Мы строились перед вторым таймом под моросящим дождем, мешавшим разглядеть края поля. Я вдруг почувствовал себя счастливым, как будто сбросил с плеч какую-то тяжесть, и набрал полные легкие воздуха. Тогда я не придал этому никакого значения, просто воспользовался минутой, чтобы подбодрить себя. Позже я понял, что так всегда бывает перед тем, как приходит ощущение силы. Я был большим и сильным, и я мог заставить других признать это. Я мог показать им всем; с расчетливостью, которой я сам потом гордился, я по-настоящему кому-то врезал. Я был сильным. Сильным! Захватывающее чувство!
Я вслушивался в гул толпы — еще незнакомый мне звук. Я попробовал управлять этой музыкой одну минуту, две минуты. Некоторое время я действительно заставлял их реветь, словно дрессированных зверей. Я был сильным!
В последнюю четверть часа подъем сменился усталостью — я не знал, что бывает такая усталость. Я больше не хотел играть — совсем, никогда. Холод и дождь пробирали меня до костей, я не чувствовал ни рук, ни ног. Теперь между мной и толпой встала стена: я больше не слышал зрителей. Поле раздвинулось, его границы пропали в душном тумане. Земля ходила ходуном, стремясь поглотить меня. Я прислушивался к глухому топоту моих исчезнувших ног, которые двигались сами по себе. Я ненавидел толпу, которая заставляла меня терпеть эту муку. Глаза вылезли у меня из орбит, нижняя челюсть отвисла, каждый глоток воздуха казался куском свинца.

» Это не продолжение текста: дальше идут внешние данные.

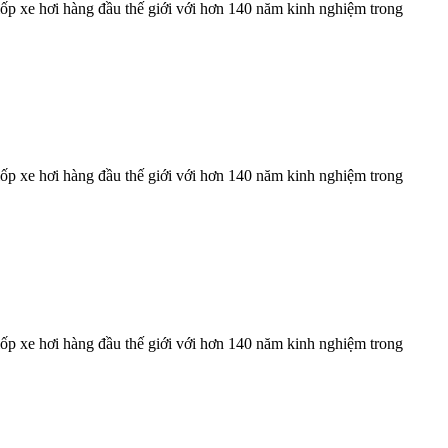
ốp xe hơi hàng đầu thế giới với hơn 140 năm kinh nghiệm trong
ốp xe hơi hàng đầu thế giới với hơn 140 năm kinh nghiệm trong
ốp xe hơi hàng đầu thế giới với hơn 140 năm kinh nghiệm trong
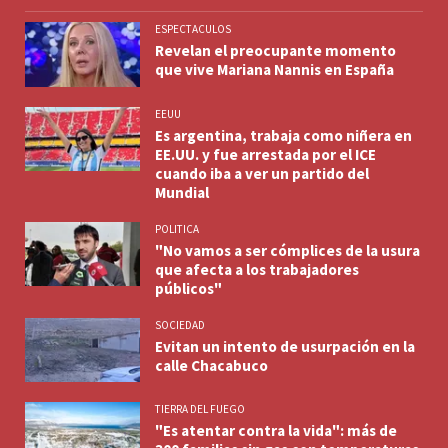
ESPECTACULOS
Revelan el preocupante momento
que vive Mariana Nannis en España
EEUU
Es argentina, trabaja como niñera en
EE.UU. y fue arrestada por el ICE
cuando iba a ver un partido del
Mundial
POLITICA
"No vamos a ser cómplices de la usura
que afecta a los trabajadores
públicos"
SOCIEDAD
Evitan un intento de usurpación en la
calle Chacabuco
TIERRA DEL FUEGO
"Es atentar contra la vida": más de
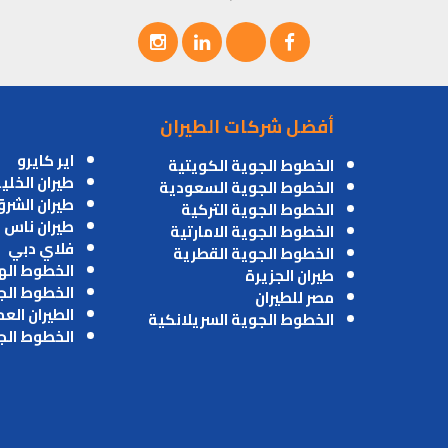
أفضل شركات الطيران
اير كايرو
الخطوط الجوية الكويتية
طيران الخلي
الخطوط الجوية السعودية
طيران الشر
الخطوط الجوية التركية
طيران ناس
الخطوط الجوية الامارتية
فلاي دبي
الخطوط الجوية القطرية
الخطوط اله
طيران الجزيرة
الخطوط الج
مصر للطيران
الطيران الع
الخطوط الجوية السريلانكية
الخطوط الج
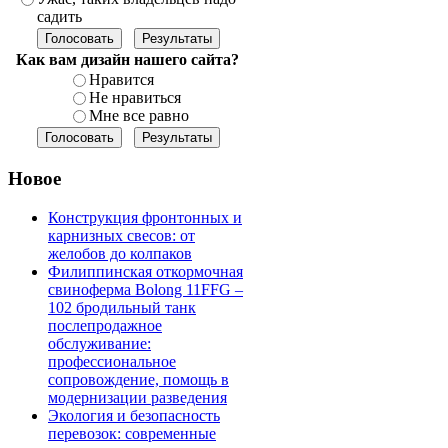
садить
Как вам дизайн нашего сайта?
Нравится
Не нравиться
Мне все равно
Новое
Конструкция фронтонных и
карнизных свесов: от
желобов до колпаков
Филиппинская откормочная
свиноферма Bolong 11FFG –
102 бродильный танк
послепродажное
обслуживание:
профессиональное
сопровождение, помощь в
модернизации разведения
Экология и безопасность
перевозок: современные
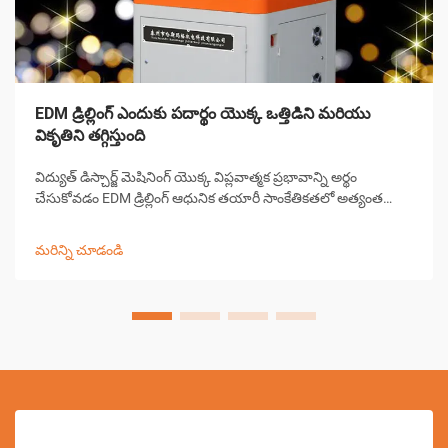
EDM డ్రిల్లింగ్ ఎందుకు పదార్థం యొక్క ఒత్తిడిని మరియు
వికృతిని తగ్గిస్తుంది
విద్యుత్ డిస్చార్జ్ మెషినింగ్ యొక్క విప్లవాత్మక ప్రభావాన్ని అర్థం
చేసుకోవడం EDM డ్రిల్లింగ్ ఆధునిక తయారీ సాంకేతికతలో అత్యంత
గణనీయమైన పురోగతులలో ఒకటిగా నిలిచింది. ఈ సంక్లిష్టమైన
మెషినింగ్ ప్రక్రియ పరిశ్రమలు పూర్వ-...
మరిన్ని చూడండి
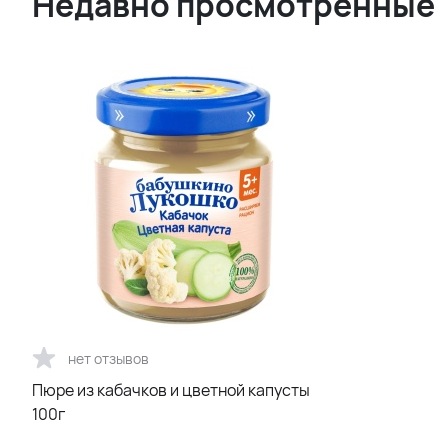
Недавно просмотренные
нет отзывов
Пюре из кабачков и цветной капусты
100г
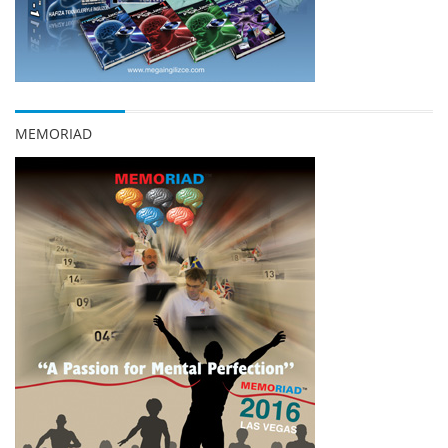
MEMORIAD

И все это было ненужно. Я бегал по полю как очумелый, выворачиваясь наизнанку при каждом движении, вместо того чтобы прохлаждаться, пока можно. Даже за время четырех пробных игр я научился приберегать силы до того момента, когда их можно лучше всего использовать. Никогда больше я не чувствовал себя таким измотанным, как после этого первого матча, и не радовался так окончанию игры. Мне было все равно, буду я когда-нибудь еще играть или нет. Я хотел только одного: лечь на спину и не двигаться ни сейчас, ни потом. Я лежал, задыхаясь, в бассейне, а вода стискивала мне грудь, как будто хотела удушить, и обжигала ссадины так, что начинались судороги. Позади раздавался возбужденный голос Джонсона, вокруг смех и болтовня — все одинаково чувствовали облегчение.